How compiler store C string?

Question

I have a question about how compiler stores C string?Here is some pieces of code:

#define STRING_MACRO   "macro"
const char * string_const = "w";

int main(void){
    printf("%u\n", sizeof(STRING_MACRO));
    printf("%u\n", sizeof(string_const));

    return 0;
}

output:

6

4 -- my system is x86, so it is 4

So I am confused about how compiler stores c string?Is it the same between macro style and value style?

I think most people misunderstanding my question.So I tried another code by myself.

#define TEST "a"

int main(void)
{
    char hello[] = "aa";
    char (*a)[10] = &hello;

    printf("%u\n", sizeof(TEST));
    printf("%u\n", sizeof(hello));
    printf("%u\n", sizeof(*a));

    return 0;
}

output:

2
3
10

So I got a conclusion the compiler store c string of macro style in char[] type, not char * type.

Answer 1

sizeof(STRING_MACRO);

is seen by the compiler as:

sizeof("macro");

This gives you the size of the string literal "macro", string literals are stored in an implementation defined read only region.

---

const char * string_const = "w";

string_cost is a pointer which points to a string literal "w".

so,

sizeof(string_const);

gives the size of the pointer i.e const char * which is apprantly 4 on your system.

Answer 2

The string "macro" is defined as a macro in your code and not as a variable.

If you build your code with gcc -E you will get a prepocessor code. and in this code you will find that

printf("%u\n", sizeof(STRING_MACRO);

is replaced with

printf("%u\n", sizeof("macro"));

the prprocessor code is the code generated by your compilator before the compilation. in this code the compilator replace the macros in your origin code with the content of the macro.

And for "w" is literal string and string_const is a pointer pointing on that literal string. and the sizeof pointer is 4 for 32-bits systems and 8 for 64-bits systems.

Answer 3

sizeof() returns the object's memory size.

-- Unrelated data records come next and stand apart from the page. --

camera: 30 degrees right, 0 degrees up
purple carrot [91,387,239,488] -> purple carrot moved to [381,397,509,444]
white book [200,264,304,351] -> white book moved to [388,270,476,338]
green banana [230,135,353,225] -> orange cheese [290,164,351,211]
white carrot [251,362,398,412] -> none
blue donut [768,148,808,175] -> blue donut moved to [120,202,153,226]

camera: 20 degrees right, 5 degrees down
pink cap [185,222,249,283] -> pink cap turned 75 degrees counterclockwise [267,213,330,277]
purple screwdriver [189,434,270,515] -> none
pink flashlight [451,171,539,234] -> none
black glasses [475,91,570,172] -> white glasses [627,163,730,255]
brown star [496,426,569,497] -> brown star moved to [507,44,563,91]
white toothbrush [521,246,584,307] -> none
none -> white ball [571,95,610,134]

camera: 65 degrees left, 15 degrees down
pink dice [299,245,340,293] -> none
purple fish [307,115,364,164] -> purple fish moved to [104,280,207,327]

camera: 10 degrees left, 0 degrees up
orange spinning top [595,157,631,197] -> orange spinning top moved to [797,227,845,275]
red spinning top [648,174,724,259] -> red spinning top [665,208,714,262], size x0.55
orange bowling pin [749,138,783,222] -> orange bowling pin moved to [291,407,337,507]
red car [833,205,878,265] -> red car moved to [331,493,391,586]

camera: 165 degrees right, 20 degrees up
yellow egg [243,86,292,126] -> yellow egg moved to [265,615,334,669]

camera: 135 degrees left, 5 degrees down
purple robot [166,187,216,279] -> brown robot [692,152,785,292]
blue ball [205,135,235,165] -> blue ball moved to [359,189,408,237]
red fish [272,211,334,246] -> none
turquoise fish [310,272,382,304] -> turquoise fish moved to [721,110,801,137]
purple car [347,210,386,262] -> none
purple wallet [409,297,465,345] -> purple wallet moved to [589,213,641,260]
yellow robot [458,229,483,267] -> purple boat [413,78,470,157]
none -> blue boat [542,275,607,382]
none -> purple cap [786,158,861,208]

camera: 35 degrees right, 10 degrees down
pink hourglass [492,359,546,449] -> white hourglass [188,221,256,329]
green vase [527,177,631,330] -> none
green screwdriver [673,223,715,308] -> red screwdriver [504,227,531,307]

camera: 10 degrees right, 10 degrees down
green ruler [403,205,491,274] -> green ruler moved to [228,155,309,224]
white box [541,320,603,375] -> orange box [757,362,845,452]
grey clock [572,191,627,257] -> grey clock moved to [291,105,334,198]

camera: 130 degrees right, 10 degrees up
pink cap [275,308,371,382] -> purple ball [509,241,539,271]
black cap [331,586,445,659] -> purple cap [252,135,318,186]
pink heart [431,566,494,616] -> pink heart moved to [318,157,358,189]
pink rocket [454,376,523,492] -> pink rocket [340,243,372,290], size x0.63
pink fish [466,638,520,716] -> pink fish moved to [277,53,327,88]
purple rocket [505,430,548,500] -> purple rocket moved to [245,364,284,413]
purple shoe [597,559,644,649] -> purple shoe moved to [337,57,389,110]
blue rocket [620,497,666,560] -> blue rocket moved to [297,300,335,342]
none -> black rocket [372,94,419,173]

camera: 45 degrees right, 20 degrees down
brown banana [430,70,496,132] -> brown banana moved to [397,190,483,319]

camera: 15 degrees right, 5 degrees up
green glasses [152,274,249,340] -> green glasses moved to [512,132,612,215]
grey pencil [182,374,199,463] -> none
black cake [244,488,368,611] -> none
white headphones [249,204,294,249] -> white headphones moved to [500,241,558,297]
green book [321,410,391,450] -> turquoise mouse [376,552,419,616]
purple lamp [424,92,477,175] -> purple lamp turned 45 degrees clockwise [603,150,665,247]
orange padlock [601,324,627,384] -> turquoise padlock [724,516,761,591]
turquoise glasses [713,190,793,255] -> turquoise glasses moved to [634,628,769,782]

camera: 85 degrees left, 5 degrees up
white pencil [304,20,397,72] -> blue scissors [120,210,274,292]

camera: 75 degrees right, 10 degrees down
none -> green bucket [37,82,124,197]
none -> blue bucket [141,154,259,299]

#define STRING_MACRO   "macro"

This is 6 because the compiler allocates 6 bytes for 'macro' (5) + (1) for the string terminator

const char * string_const = "w";

This is 4 because it's a pointer, and you're working on a 32bit platform, so 4 bytes for the pointer to char.

Answer 4

Compiler doesn't store anything. It evaluates the size of the constant during the parsing. Size of STRING_MACRO is evaluated as the length of the string + the terminator character(\0). Size of string_const is evaluated as size of pointer (because that's what it is) and on your system the pointer size is 4 bytes (corresponds to 32-bit system).

Answer 5

In your second code,

• TEST is nothing but a name for a piece of code, namely the literal a. This name is expanded to the actual code during the pre-processor stage.
• All string literals are NULL terminated. This is why,

---

sizeof("a") =   1   // the size of the character 'a'
              + 1   // size of the '\0' character 
             -----
              = 2

---

• "a" and "aa" are stored in read-only parts of memory (implementation defined).
• hello is stored in the stack and it points to the read-only part of the memory where "aa" is stored.
• Since hello is declared as a character array (whose size is implicitly 3 since no size was explicitly specified), sizeof(hello) = length of the array = length ("aa\0") = 3.
• a is a pointer to a character array of length 10.
• sizeof(a) would be 4 (in your x86 system) since a is a pointer.
• sizeof(*a) = 10 because *a is the base pointer of the character array of length 10.